The result of all those factors, is that the Armenian population censuses, according to the specialists that criticize them, is an important under counting of the Armenian population, that could have gone as far as misrepresenting it by half. Lynch critic itself regarding the inclusion of all the Muslims together, when there were probably Armenians in the count, is supported by the Ottoman census, that contain an anomaly that in some region like Van, the Muslim population from one census to another jumped to about 50%, suggesting that numbers for the Ottoman government could have been used as political tool, and went as far as transferring Armenians in the table as Muslim. In fact Ottoman census didn't define any ethnic groups, only religious ones. In this context Armenian meant an adherent of Armenian Apostolic Church not an ethnic Armenian. Ethnic Armenians who claimed to be Muslims were counted as Muslims, Armenian Protestants were counted as others. So Ottoman records aren't reliable sources- the problem is that they don't give the ethnic breakup of the population, only the religious one. The fact that the 1912 records are based on a census that was conducted under the Hamidian regime, according to the critics, makes it dubious. Turkish records as also suggest that sultan Hamid might have intentionally under-counted the Armenian population. The Turkish author Kâzım Kadri writes, "During the reign of Abdul Hamid we lowered the population figures of the Armenians..." He adds, "By the order of Abdul Hamid the number of the Armenians deliberately had been put in low figures."

Other evidence suggests such under-counts cut in half the actual Armenian population. In the district of Mus (compromising Mus plain, Sassoun, and the counties of Mus) for example, the Armenian official in charge of the census, Garabed Potigian, presented the official figures as 225,000 Armenians and 55,000 Turks. Upon the insistence of his Turkish superiors he was forced to reduce the Armenian population to 105,000 and increase the Turkish population to 95,000. Lynch himself report similar incidents: "Pursuing our way, we meet an Armenian priest—a young, broad-shouldered, open-faced man. He seems inclined to speak, so we ask him how many churches there may be in Mush (Mus). He answers, seven; but the commissary had said four. A soldier addresses him in Kurdish; the poor fellow turns pale, and remarks that he was mistaken in saying seven; there cannot be more than four ...Such are a few of our experiences during our short sojourn at Mush."

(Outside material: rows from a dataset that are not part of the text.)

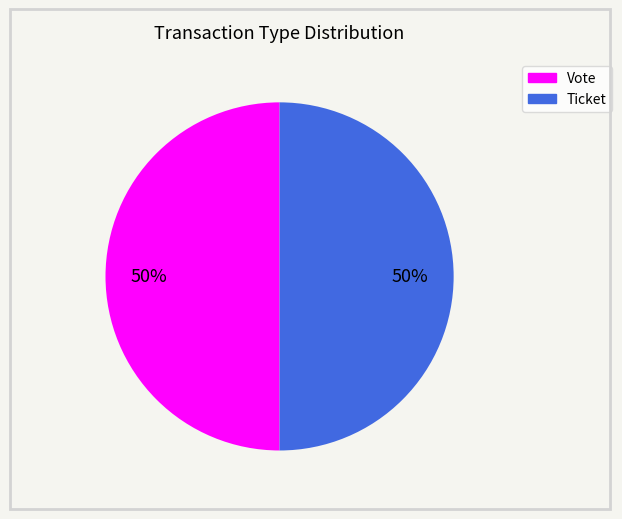

The Vote slice represents 99% of the pie. True or false?

False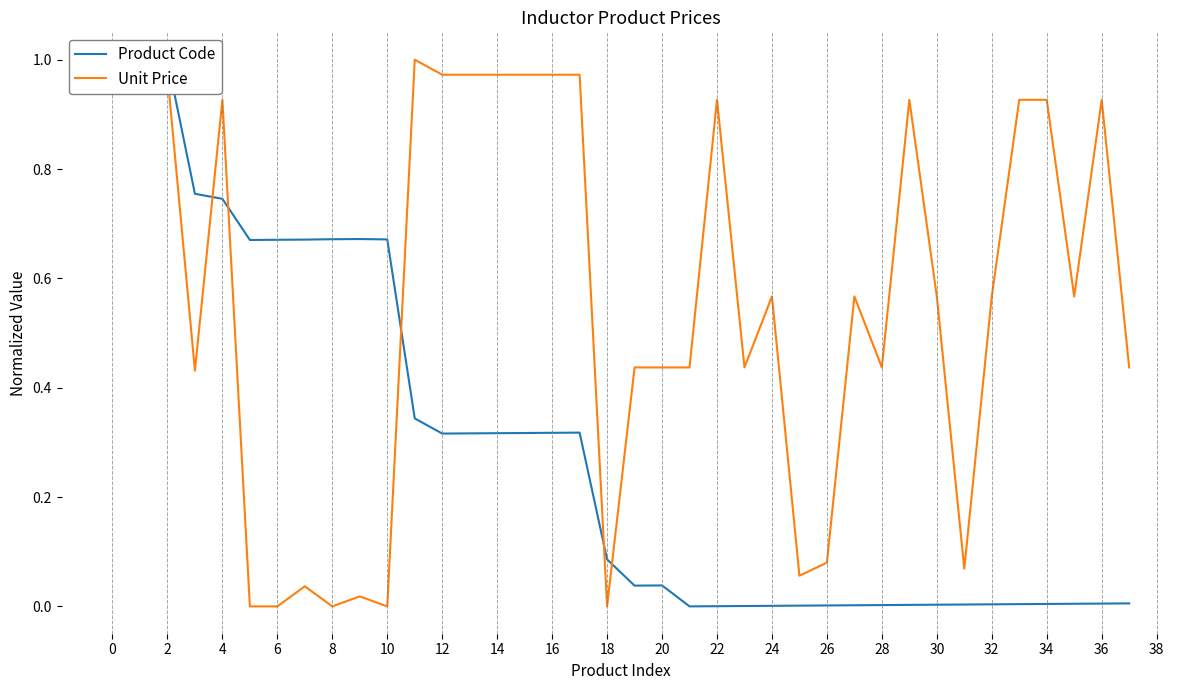

Count the number of categories in the chart.

38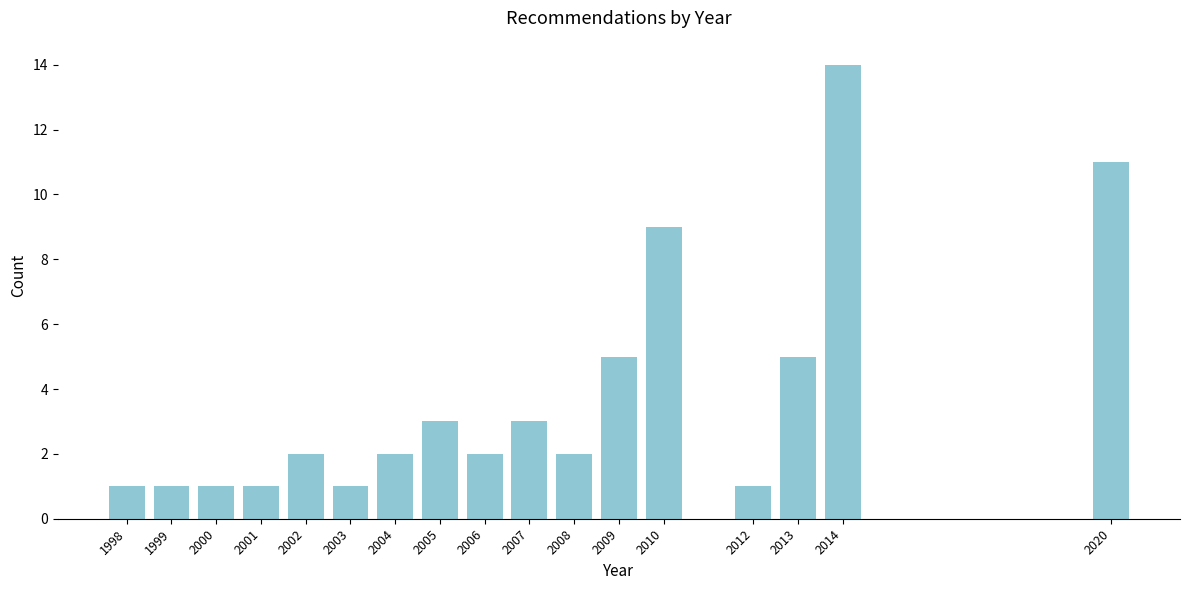

Reading right to left, list all the values displayed in this chart.

2020=11	2014=14	2013=5	2012=1	2010=9	2009=5	2008=2	2007=3	2006=2	2005=3	2004=2	2003=1	2002=2	2001=1	2000=1	1999=1	1998=1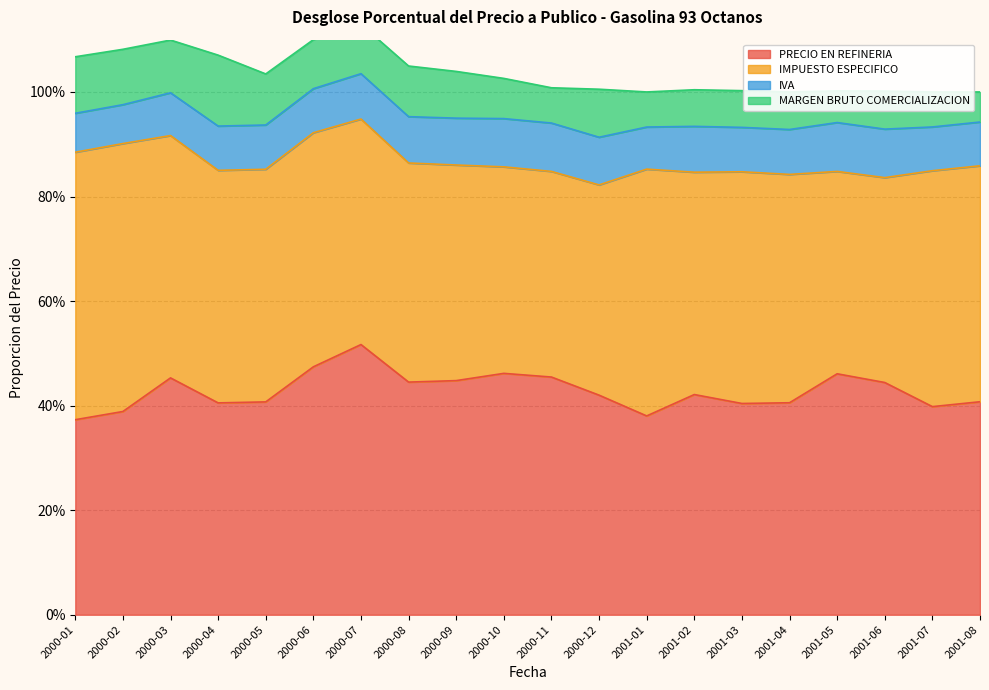

What is the approximate value of IMPUESTO ESPECIFICO at 2001-04?

0.4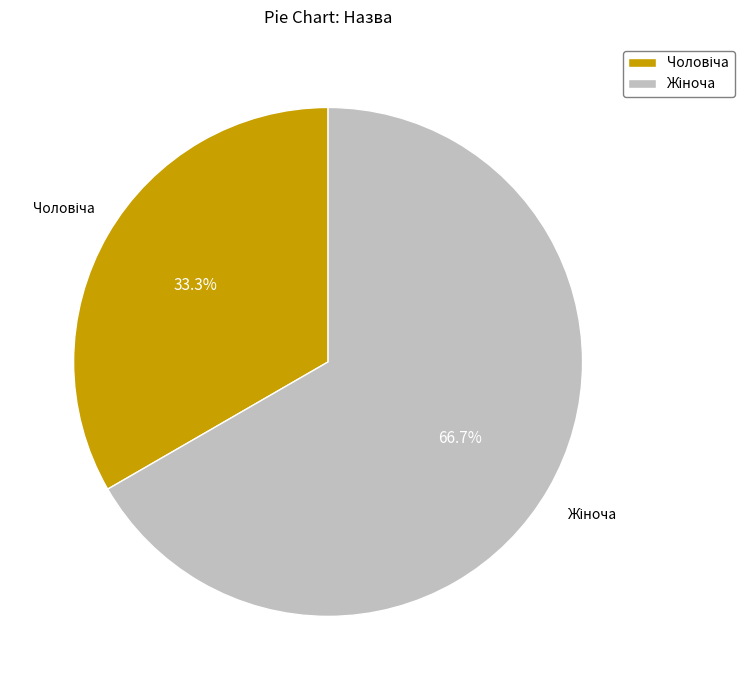

Does any single category account for the majority?

Yes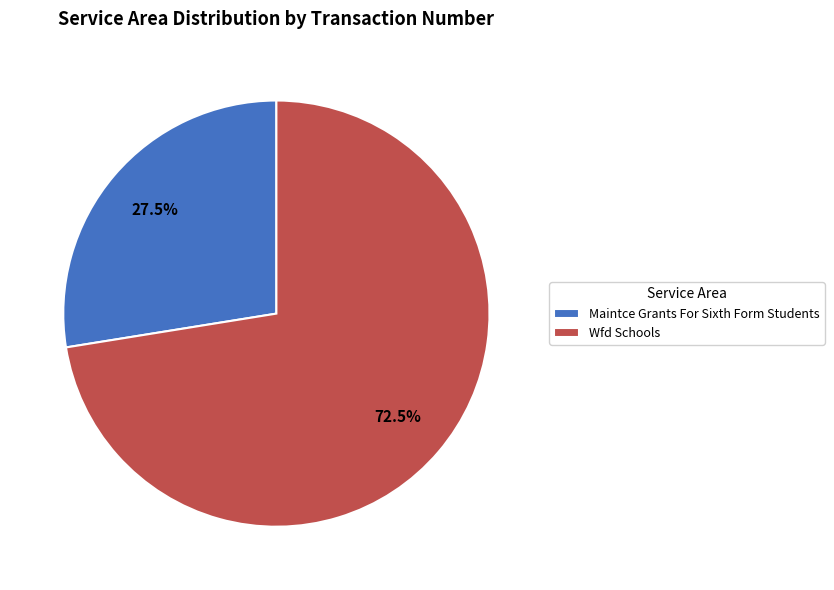

Is there any slice that represents more than half of the pie?

Yes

Sultan Hamid apparently considered the under evaluation presented to him of 900,000 as exaggeration. The German chief of staff of the Ottoman Third Army, Colonel Felix Guse, complained that "The Turks knew only poorly their country, on top of that the possibility of getting reliable statistical figures was out of the question. Fa'iz El-Ghusein, the Kaimakam of Kharpout, wrote in his book, that according to the Ottoman official statistics there were about 1.9 million Armenian's in the Ottoman Empire. Another indication that other statistics might have existed is that Polybius in his book published in 1919, refer to a said "Ottoman Official Census of 1910." The Turkish historian Dr. Secil Akgun, claimed: "The Ottomans do not have a definite number. That is, we have in our hands contradictory numbers regarding the Armenian population within the borders of the Ottoman Empire. I would think that Basmacıyan gives the most accurate number. This is to be between two and three million."